→ ACTIVITY
Copy out the full text on redundancy advice for employers word for word.

[[ SELECTED PASSAGE, beginning ]]

Redundancy Advice for Employers


Redundancy Lawyers London, Reading and the UK

Redundancy Advice for Employers

Businesses change. Recent economic events have seen businesses struggle and sadly redundancies are on the rise. Your company may be restructuring and in need of fewer staff, or may need to close a place of work and need legal advice on how to proceed. Often an employer simply can no longer afford to keep a certain member of staff on the payroll. As an employer you need to be sure that you are following the correct procedures when it comes to the law and to help deal with employees’ concerns. Our experienced solicitors are well-versed in employment law and can help you to deal with any redundancy issues in the right way. We can make sure that you follow the correct process and produce the best outcome for your business and employees.

With Brexit and the huge impact of the COVID-19 shutdowns on the economy, we are assisting more and more clients in dealing with redundancy situations. Our team of expert redundancy lawyers can help guide your business through the whole process in a sensitive way – from contemplating potential business changes to advising on the procedure to make redundancies. We work with clients all over London, Reading and indeed the whole of the UK.

Redundancy Services for Employers

We advise businesses of all sizes and types from a variety of industry sectors on issues such as:

• How to choose employees for redundancy in a fair way (using fair selection criteria)

• How to consult with employees who are about to be made redundant (both informally and formally) 

• Redundancy processes for individuals as well as groups of people including when collective consultation rules apply

• Redundancies following a business transfer or merger

• Using settlement agreements during redundancy

Dealing with appeals/disputes and claims of unfair dismissal following redundancies

Redundancy guide for employers - FAQs

We can work with you in a straightforward and professional way to ensure that you adhere carefully to the law, while also being aware that redundancy is an emotional issue for both parties. Read our redundancy FAQs which our experts have put together to help you.


When may a redundancy happen?

[[ SELECTED PASSAGE, end ]]
[[ DATA LISTING, beginning ]]

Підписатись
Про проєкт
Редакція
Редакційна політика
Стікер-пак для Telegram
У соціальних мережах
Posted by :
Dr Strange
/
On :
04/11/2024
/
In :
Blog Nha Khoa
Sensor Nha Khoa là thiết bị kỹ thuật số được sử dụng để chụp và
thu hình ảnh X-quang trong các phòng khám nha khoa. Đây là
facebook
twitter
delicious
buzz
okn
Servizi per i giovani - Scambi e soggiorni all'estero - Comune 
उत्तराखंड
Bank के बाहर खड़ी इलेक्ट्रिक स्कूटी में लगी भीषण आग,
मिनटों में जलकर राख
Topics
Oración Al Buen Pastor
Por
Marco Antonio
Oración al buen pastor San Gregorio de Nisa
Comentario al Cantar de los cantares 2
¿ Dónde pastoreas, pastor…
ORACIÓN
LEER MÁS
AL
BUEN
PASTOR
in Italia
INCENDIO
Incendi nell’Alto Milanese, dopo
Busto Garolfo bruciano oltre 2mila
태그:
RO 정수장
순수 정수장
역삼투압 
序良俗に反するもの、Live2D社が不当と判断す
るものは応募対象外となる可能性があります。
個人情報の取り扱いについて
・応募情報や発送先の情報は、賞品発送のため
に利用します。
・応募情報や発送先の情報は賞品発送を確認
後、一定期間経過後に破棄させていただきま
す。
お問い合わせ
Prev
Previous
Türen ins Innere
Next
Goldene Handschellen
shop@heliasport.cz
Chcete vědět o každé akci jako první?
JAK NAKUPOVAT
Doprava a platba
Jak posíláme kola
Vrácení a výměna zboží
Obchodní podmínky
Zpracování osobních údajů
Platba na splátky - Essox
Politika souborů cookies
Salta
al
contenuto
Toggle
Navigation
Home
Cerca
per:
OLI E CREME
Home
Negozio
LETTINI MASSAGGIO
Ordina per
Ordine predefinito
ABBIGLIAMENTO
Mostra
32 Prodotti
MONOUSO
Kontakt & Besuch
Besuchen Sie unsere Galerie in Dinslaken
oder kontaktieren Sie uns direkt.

[[ DATA LISTING, end ]]

→ YOUR SOLUTION
Redundancy Advice for Employers


Redundancy Lawyers London, Reading and the UK

Redundancy Advice for Employers

Businesses change. Recent economic events have seen businesses struggle and sadly redundancies are on the rise. Your company may be restructuring and in need of fewer staff, or may need to close a place of work and need legal advice on how to proceed. Often an employer simply can no longer afford to keep a certain member of staff on the payroll. As an employer you need to be sure that you are following the correct procedures when it comes to the law and to help deal with employees’ concerns. Our experienced solicitors are well-versed in employment law and can help you to deal with any redundancy issues in the right way. We can make sure that you follow the correct process and produce the best outcome for your business and employees.

With Brexit and the huge impact of the COVID-19 shutdowns on the economy, we are assisting more and more clients in dealing with redundancy situations. Our team of expert redundancy lawyers can help guide your business through the whole process in a sensitive way – from contemplating potential business changes to advising on the procedure to make redundancies. We work with clients all over London, Reading and indeed the whole of the UK.

Redundancy Services for Employers

We advise businesses of all sizes and types from a variety of industry sectors on issues such as:

• How to choose employees for redundancy in a fair way (using fair selection criteria)

• How to consult with employees who are about to be made redundant (both informally and formally) 

• Redundancy processes for individuals as well as groups of people including when collective consultation rules apply

• Redundancies following a business transfer or merger

• Using settlement agreements during redundancy

Dealing with appeals/disputes and claims of unfair dismissal following redundancies

Redundancy guide for employers - FAQs

We can work with you in a straightforward and professional way to ensure that you adhere carefully to the law, while also being aware that redundancy is an emotional issue for both parties. Read our redundancy FAQs which our experts have put together to help you.


When may a redundancy happen?